Una proroga del taglio delle accise sui carburanti in scadenza il 6 luglio “non è più necessaria al momento”. È questa l’indicazione arrivata dal ministro dell’Economia Giancarlo Giorgetti, intervenuto al Giorno de La Verità, in relazione all’attuale andamento dei prezzi del petrolio. La posizione espressa dal titolare del ministero dell’Economia segna un passaggio rilevante sul futuro della misura, che resta legata all’evoluzione del mercato energetico e, in particolare, alla dinamica dei prezzi petroliferi. Alla luce della situazione attuale, il governo non ritiene necessario procedere con un’estensione del provvedimento oltre la scadenza prevista.

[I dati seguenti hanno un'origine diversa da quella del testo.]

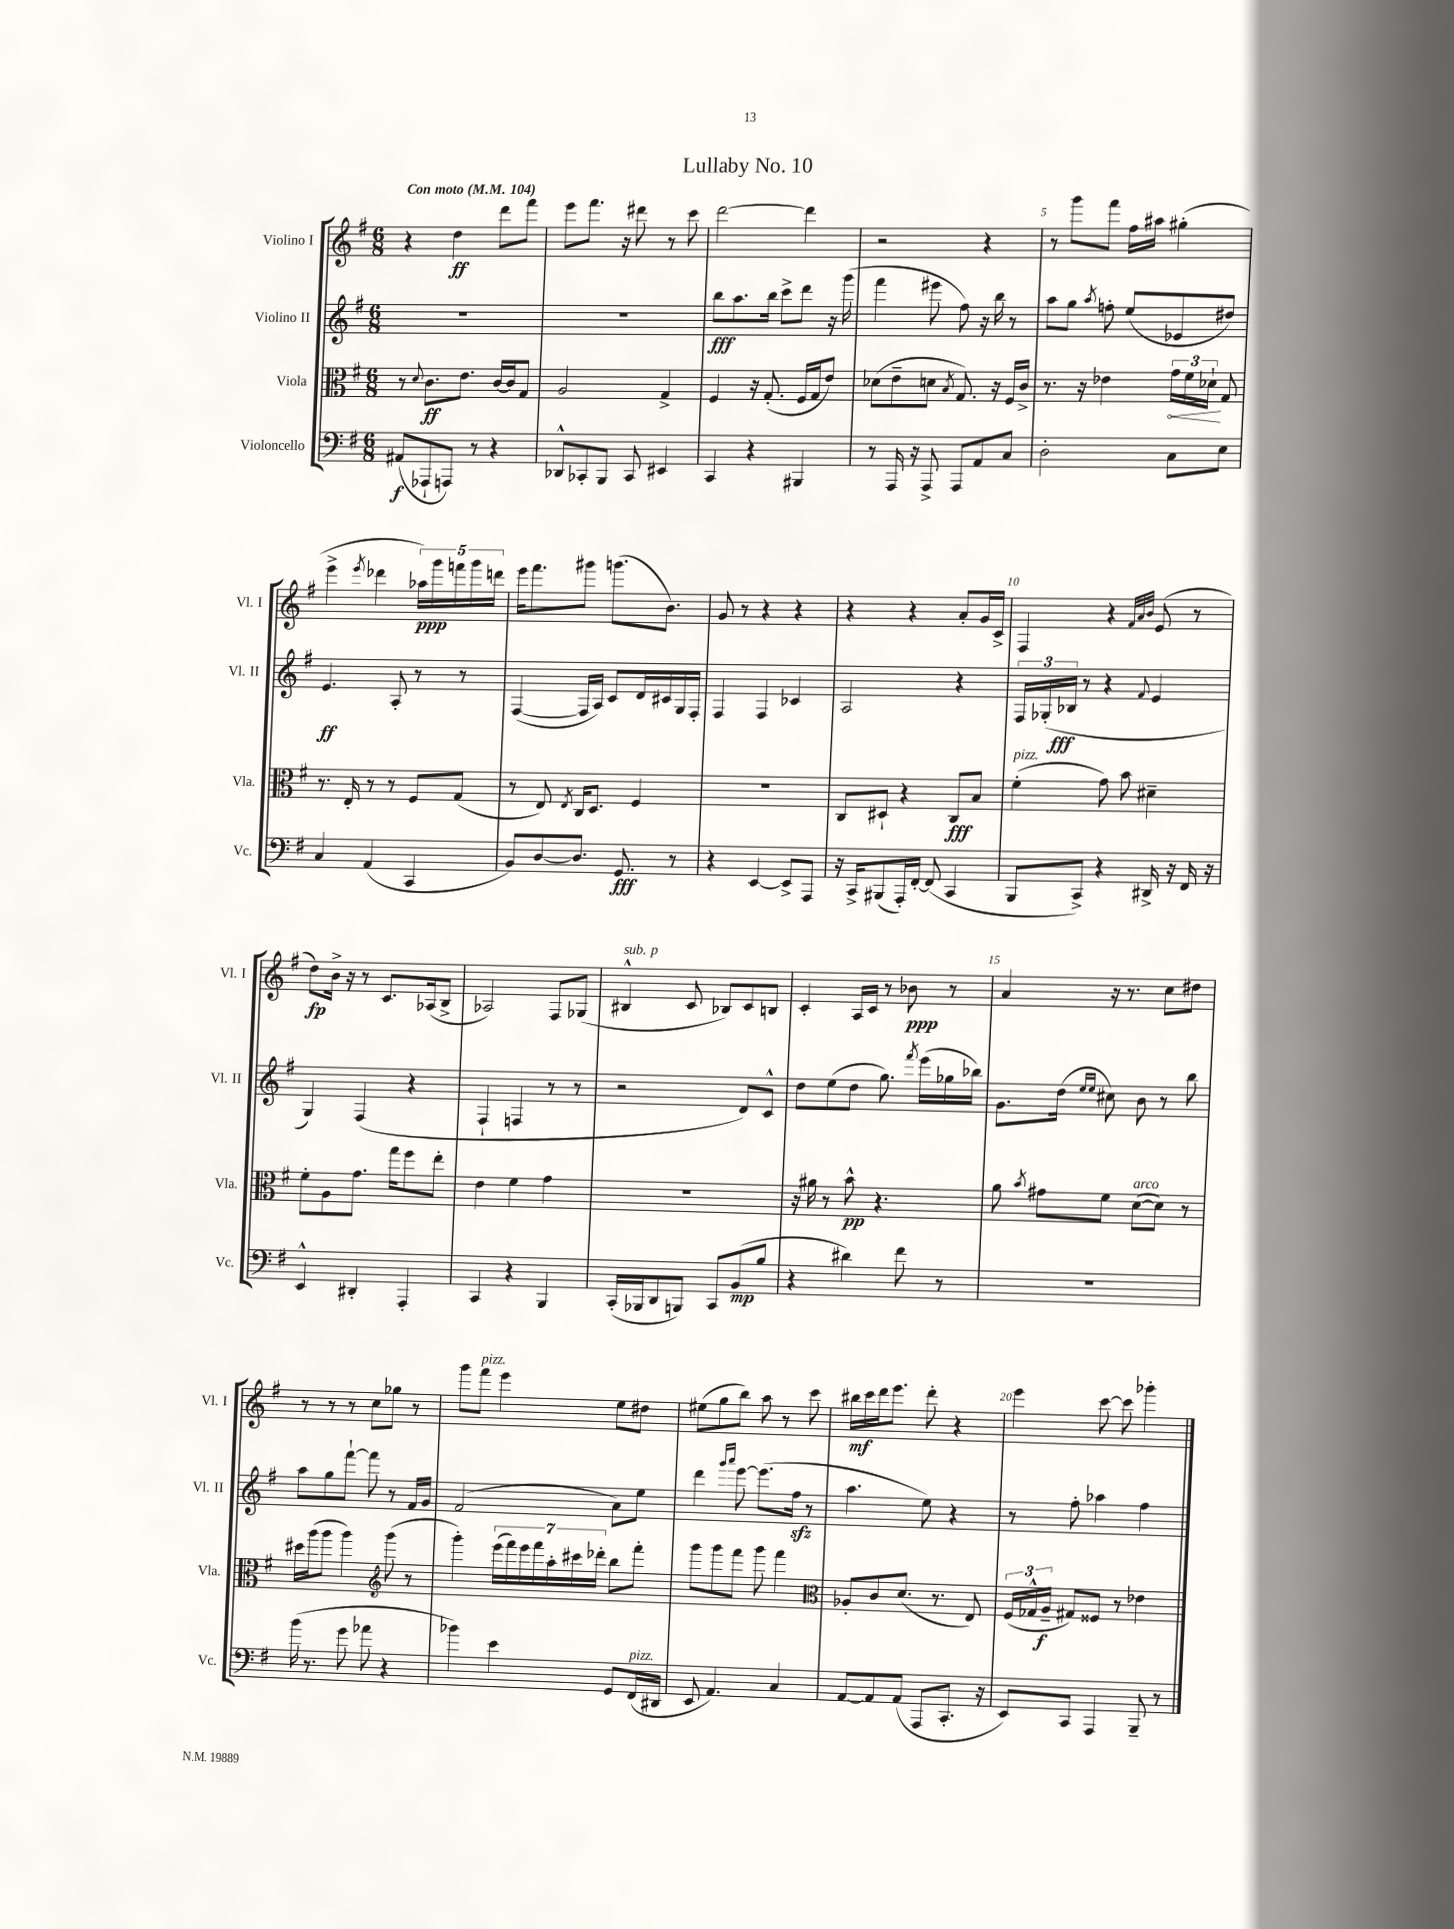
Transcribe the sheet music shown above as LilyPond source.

\header { title = "Lullaby No. 10" }
<<
\new StaffGroup <<
\new Staff = "s0" \with { instrumentName = "Violino I" shortInstrumentName = "Vl. I" } {
    \clef treble \key g \major \numericTimeSignature \time 6/8 \tempo "Con moto" 4 = 104
    \autoBeamOff r4 d''4\ff d'''8[ fis'''8] |
    e'''8[ fis'''8.] r16 dis'''8 r8 c'''8 |
    d'''2~ d'''4 |
    r2 r4 |
    r8 g'''8[ fis'''8] fis''16[ ais''16] gis''4-.( |
    e'''4-> \acciaccatura { e'''8 } des'''4 \tuplet 5/4 { aes''16[\ppp) g'''16 f'''16 g'''16 d'''16] } |
    e'''16[ fis'''8. gis'''8] g'''8.[( b'8.]) |
    g'8 r8 r4 r4 |
    r4 r4 a'8[-. g'16 c'16]-> |
    fis4 r4 \grace { fis'32[ a'32 b'32] } e'8( r8 |
    d''8[\fp) b'16]-> r16 r8 c'8.[ aes16( b8]-> |
    aes2) fis8[ ges8]( |
    bis4-^^\markup { \italic "sub. p" } c'8 bes8[) c'8 b8] |
    c'4-. a16[ c'16] r8 bes'8\ppp r8 |
    a'4 r16 r8. c''8[ dis''8] |
    r8 r8 r8 c''8[ ges''8] r8 |
    g'''8[ fis'''8]^\markup { \italic "pizz." } e'''4 e''8[ dis''8] |
    eis''8[( g''8 b''8]) a''8 r8 c'''8 |
    bis''16[\mf c'''16 d'''16 e'''8.] d'''8-. r4 |
    e'''4 c'''8~ c'''8 ges'''4-. \bar "|." |
}
\new Staff = "s1" \with { instrumentName = "Violino II" shortInstrumentName = "Vl. II" } {
    \clef treble \key g \major \numericTimeSignature \time 6/8
    \autoBeamOff R2. |
    R2. |
    b''8[\fff a''8. b''16] c'''8[-> d'''8] r16 g'''16( |
    fis'''4 eis'''8 fis''8) r16 b''16 r8 |
    a''8[ g''8] \acciaccatura { a''8 } f''8-. e''8[( ees'8 dis''8]) |
    e'4.\ff a8-. r8 r8 |
    fis4~( fis16[ a16]) c'8[ d'16 cis'16 g16 fis16]-. |
    fis4 fis4 ces'4 |
    a2 r4 |
    \tuplet 3/2 { fis16[ ges16-.( bes16]\fff } r8 r4 \appoggiatura { fis'8 } e'4 |
    g4) fis4( r4 |
    fis4-! f4 r8 r8 |
    r2 d'8[) c'8]-^ |
    d''8[ e''8( d''8] g''8.) \acciaccatura { fis'''8 } e'''16[( ges''16 bes''16]) |
    g'8.[ d''16]( \grace { e''16[ e''16] } cis''8) b'8 r8 b''8 |
    a''8[ g''8 fis'''8]~-! fis'''8 r8 fis'16[ g'16] |
    fis'2( a'8[) e''8] |
    d'''4 \grace { g'''16[ a'''16] } e'''8~ e'''8.[( fis''16]\sfz r8 |
    a''4. e''8) r4 |
    r8 fis''8-. aes''4 fis''4 \bar "|." |
}
\new Staff = "s2" \with { instrumentName = "Viola" shortInstrumentName = "Vla." } {
    \clef alto \key g \major \numericTimeSignature \time 6/8
    \autoBeamOff r8 \appoggiatura { d'8 } c'8.[\ff e'8.] c'16[~ c'16 g8] |
    a2 g4-> |
    fis4 r16 g8.-.( fis16[ g16 e'8]) |
    des'8[( e'8-- d'8] \acciaccatura { b8 } g8.) r16 fis16[ c'16]-> |
    r8. r16 ees'4 \tuplet 3/2 { \once \override Hairpin.circled-tip = ##t g'16[\< fis'16 des'16]-!\! } g8 |
    r8. e16-. r8 r8 fis8[ g8]( |
    r8 e8) \acciaccatura { e8 } c16[ d8.] fis4 |
    R2. |
    c8[ dis8]-! r4 c8[\fff b8] |
    fis'4-.^\markup { \italic "pizz." }( g'8) b'8 dis'4-- |
    fis'8[-. a8 g'8.] g''16[ fis''8 e''8]-. |
    e'4 fis'4 g'4 |
    R2. |
    r16 ais'16 r8 b'8-^\pp r4. |
    a'8 \acciaccatura { b'8 } gis'8[ fis'8] d'8[~^\markup { \italic "arco" }( d'8]) r8 |
    dis''16[ a''16( a''8] a''4) \clef treble g'''8( r8 |
    g'''4-.) \tuplet 7/4 { e'''16[( fis'''16) e'''16 fis'''16 a''16-. cis'''16 des'''16]-. } b''8[ fis'''8]-. |
    g'''8[ g'''8 fis'''8] g'''8 fis'''4 |
    \clef alto aes8[-. c'8 d'8.]( r8. e8) |
    \tuplet 3/2 { fis16[( ges16-^ a16]--\f } gis8[) fisis8] r8 ees'4 \bar "|." |
}
\new Staff = "s3" \with { instrumentName = "Violoncello" shortInstrumentName = "Vc." } {
    \clef bass \key g \major \numericTimeSignature \time 6/8
    \autoBeamOff ais,8[\f( aes,,8-! a,,8]) r8 r4 |
    des,8[-^ ces,8-. b,,8] ces,8 eis,4 |
    c,4 r4 bis,,4 |
    r8 a,,16 r16 a,,8-> a,,8[ a,8 c8] |
    d2-. c8[ e8] |
    c4 a,4( c,4 |
    b,8[) d8~ d8.] g,8.\fff r8 |
    r4 e,4~ e,8[-> a,,8] |
    r16 c,16[-> bis,,8( a,,16-.) fis,16]~-. fis,8( c,4 |
    b,,8[ c,8]->) r4 dis,16-> r16 fis,16 r16 |
    e,4-^ dis,4-. a,,4-. |
    c,4 r4 b,,4 |
    c,16[-.( bes,,16 d,8 b,,8]) c,8[ b,8\mp( b8] |
    r4 dis'4) fis'8 r8 |
    R2. |
    b'16( r8. g'8 aes'8 r4 |
    bes'4) e'4 g,8[ fis,16^\markup { \italic "pizz." }( dis,16] |
    e,8 a,4.) c4 |
    a,8[~ a,8 a,8]( a,,8[ c,8.]-. r16 |
    e,8[) c,8] a,,4 b,,8-- r8 \bar "|." |
}
>>
>>
\layout { \context { \Score \override BarNumber.break-visibility = ##(#f #t #t) barNumberVisibility = #(every-nth-bar-number-visible 5) } }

Prezzi del petrolio al centro della decisione sulle accise
Il nodo principale resta l’andamento dei prezzi del petrolio, indicato come il fattore determinante per valutare l’opportunità di mantenere o meno il taglio delle accise. Giorgetti ha collegato direttamente la possibile proroga alla situazione attuale, lasciando intendere che l’intervento non rappresenta oggi una priorità. La scelta di non estendere la misura, secondo quanto indicato dal ministro, dipende dunque da un contesto ritenuto al momento compatibile con la cessazione del taglio. Il riferimento alla speranza che la situazione continui evidenzia come il governo guardi comunque all’evoluzione dei prezzi nelle prossime settimane.
Carburanti, verso lo stop alla misura alla scadenza
In base alle parole di Giorgetti, il taglio delle accise sui carburanti dovrebbe quindi arrivare alla scadenza del 6 luglio senza una nuova proroga, almeno “alla situazione attuale”. La posizione del ministro dell’Economia è netta: l’intervento non è più ritenuto necessario nel quadro presente dei prezzi del petrolio. La decisione definitiva resta ancorata all’andamento del mercato, ma il messaggio politico ed economico emerso è chiaro: con le condizioni attuali, l’estensione della misura non è prevista.